[Page-level text extractions]
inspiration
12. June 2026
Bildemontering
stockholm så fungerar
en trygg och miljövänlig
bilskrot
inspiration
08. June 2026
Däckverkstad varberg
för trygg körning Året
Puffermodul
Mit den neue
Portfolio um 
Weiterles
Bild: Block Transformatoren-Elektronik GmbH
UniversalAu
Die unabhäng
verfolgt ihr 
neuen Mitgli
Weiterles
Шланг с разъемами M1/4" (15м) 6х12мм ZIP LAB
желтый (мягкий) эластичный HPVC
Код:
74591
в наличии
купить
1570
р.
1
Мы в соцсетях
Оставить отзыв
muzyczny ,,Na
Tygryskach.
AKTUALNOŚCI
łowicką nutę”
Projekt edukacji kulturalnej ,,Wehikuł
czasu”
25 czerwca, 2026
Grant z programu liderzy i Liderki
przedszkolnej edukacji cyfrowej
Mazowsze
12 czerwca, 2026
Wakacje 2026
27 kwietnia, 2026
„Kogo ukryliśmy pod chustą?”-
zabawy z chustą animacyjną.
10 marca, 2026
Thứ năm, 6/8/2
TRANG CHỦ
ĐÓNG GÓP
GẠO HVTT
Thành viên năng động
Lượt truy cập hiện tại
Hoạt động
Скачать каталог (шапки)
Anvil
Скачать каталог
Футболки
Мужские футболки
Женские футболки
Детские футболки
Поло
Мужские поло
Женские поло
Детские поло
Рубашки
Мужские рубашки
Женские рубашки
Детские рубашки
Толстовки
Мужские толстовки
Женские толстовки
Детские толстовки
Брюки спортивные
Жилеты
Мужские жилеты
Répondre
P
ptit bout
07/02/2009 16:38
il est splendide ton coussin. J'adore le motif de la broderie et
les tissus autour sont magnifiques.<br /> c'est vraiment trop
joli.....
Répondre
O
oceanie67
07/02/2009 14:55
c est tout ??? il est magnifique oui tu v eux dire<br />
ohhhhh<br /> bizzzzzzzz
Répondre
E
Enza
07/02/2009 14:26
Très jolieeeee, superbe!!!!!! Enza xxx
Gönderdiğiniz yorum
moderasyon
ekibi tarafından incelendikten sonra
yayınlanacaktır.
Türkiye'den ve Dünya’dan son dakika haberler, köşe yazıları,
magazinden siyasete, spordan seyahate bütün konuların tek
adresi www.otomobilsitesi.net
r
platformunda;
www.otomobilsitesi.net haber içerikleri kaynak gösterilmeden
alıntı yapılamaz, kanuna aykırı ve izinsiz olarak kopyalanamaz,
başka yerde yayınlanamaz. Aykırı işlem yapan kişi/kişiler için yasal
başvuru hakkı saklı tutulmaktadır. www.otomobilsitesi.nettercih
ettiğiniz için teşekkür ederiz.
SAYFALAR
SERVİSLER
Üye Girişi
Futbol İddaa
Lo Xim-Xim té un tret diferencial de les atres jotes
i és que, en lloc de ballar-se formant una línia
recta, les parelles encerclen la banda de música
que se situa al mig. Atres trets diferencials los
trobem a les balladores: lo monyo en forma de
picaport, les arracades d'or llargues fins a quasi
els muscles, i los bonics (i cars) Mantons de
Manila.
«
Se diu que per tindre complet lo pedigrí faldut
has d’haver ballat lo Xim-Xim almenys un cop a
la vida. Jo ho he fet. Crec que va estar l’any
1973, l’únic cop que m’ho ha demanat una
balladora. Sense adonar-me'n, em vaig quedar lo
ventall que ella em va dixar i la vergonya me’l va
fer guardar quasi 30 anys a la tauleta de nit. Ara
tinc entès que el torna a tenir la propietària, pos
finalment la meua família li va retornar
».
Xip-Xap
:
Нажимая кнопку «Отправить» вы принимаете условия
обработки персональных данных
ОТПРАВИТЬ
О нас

Task prompt: Rewrite the text of all the records above, replacing every instance of "Répondre" with "Reply" and keeping everything else unchanged.

Task answer:
inspiration
12. June 2026
Bildemontering
stockholm så fungerar
en trygg och miljövänlig
bilskrot
inspiration
08. June 2026
Däckverkstad varberg
för trygg körning Året
Puffermodul
Mit den neue
Portfolio um 
Weiterles
Bild: Block Transformatoren-Elektronik GmbH
UniversalAu
Die unabhäng
verfolgt ihr 
neuen Mitgli
Weiterles
Шланг с разъемами M1/4" (15м) 6х12мм ZIP LAB
желтый (мягкий) эластичный HPVC
Код:
74591
в наличии
купить
1570
р.
1
Мы в соцсетях
Оставить отзыв
muzyczny ,,Na
Tygryskach.
AKTUALNOŚCI
łowicką nutę”
Projekt edukacji kulturalnej ,,Wehikuł
czasu”
25 czerwca, 2026
Grant z programu liderzy i Liderki
przedszkolnej edukacji cyfrowej
Mazowsze
12 czerwca, 2026
Wakacje 2026
27 kwietnia, 2026
„Kogo ukryliśmy pod chustą?”-
zabawy z chustą animacyjną.
10 marca, 2026
Thứ năm, 6/8/2
TRANG CHỦ
ĐÓNG GÓP
GẠO HVTT
Thành viên năng động
Lượt truy cập hiện tại
Hoạt động
Скачать каталог (шапки)
Anvil
Скачать каталог
Футболки
Мужские футболки
Женские футболки
Детские футболки
Поло
Мужские поло
Женские поло
Детские поло
Рубашки
Мужские рубашки
Женские рубашки
Детские рубашки
Толстовки
Мужские толстовки
Женские толстовки
Детские толстовки
Брюки спортивные
Жилеты
Мужские жилеты
Reply
P
ptit bout
07/02/2009 16:38
il est splendide ton coussin. J'adore le motif de la broderie et
les tissus autour sont magnifiques.<br /> c'est vraiment trop
joli.....
Reply
O
oceanie67
07/02/2009 14:55
c est tout ??? il est magnifique oui tu v eux dire<br />
ohhhhh<br /> bizzzzzzzz
Reply
E
Enza
07/02/2009 14:26
Très jolieeeee, superbe!!!!!! Enza xxx
Gönderdiğiniz yorum
moderasyon
ekibi tarafından incelendikten sonra
yayınlanacaktır.
Türkiye'den ve Dünya’dan son dakika haberler, köşe yazıları,
magazinden siyasete, spordan seyahate bütün konuların tek
adresi www.otomobilsitesi.net
r
platformunda;
www.otomobilsitesi.net haber içerikleri kaynak gösterilmeden
alıntı yapılamaz, kanuna aykırı ve izinsiz olarak kopyalanamaz,
başka yerde yayınlanamaz. Aykırı işlem yapan kişi/kişiler için yasal
başvuru hakkı saklı tutulmaktadır. www.otomobilsitesi.nettercih
ettiğiniz için teşekkür ederiz.
SAYFALAR
SERVİSLER
Üye Girişi
Futbol İddaa
Lo Xim-Xim té un tret diferencial de les atres jotes
i és que, en lloc de ballar-se formant una línia
recta, les parelles encerclen la banda de música
que se situa al mig. Atres trets diferencials los
trobem a les balladores: lo monyo en forma de
picaport, les arracades d'or llargues fins a quasi
els muscles, i los bonics (i cars) Mantons de
Manila.
«
Se diu que per tindre complet lo pedigrí faldut
has d’haver ballat lo Xim-Xim almenys un cop a
la vida. Jo ho he fet. Crec que va estar l’any
1973, l’únic cop que m’ho ha demanat una
balladora. Sense adonar-me'n, em vaig quedar lo
ventall que ella em va dixar i la vergonya me’l va
fer guardar quasi 30 anys a la tauleta de nit. Ara
tinc entès que el torna a tenir la propietària, pos
finalment la meua família li va retornar
».
Xip-Xap
:
Нажимая кнопку «Отправить» вы принимаете условия
обработки персональных данных
ОТПРАВИТЬ
О нас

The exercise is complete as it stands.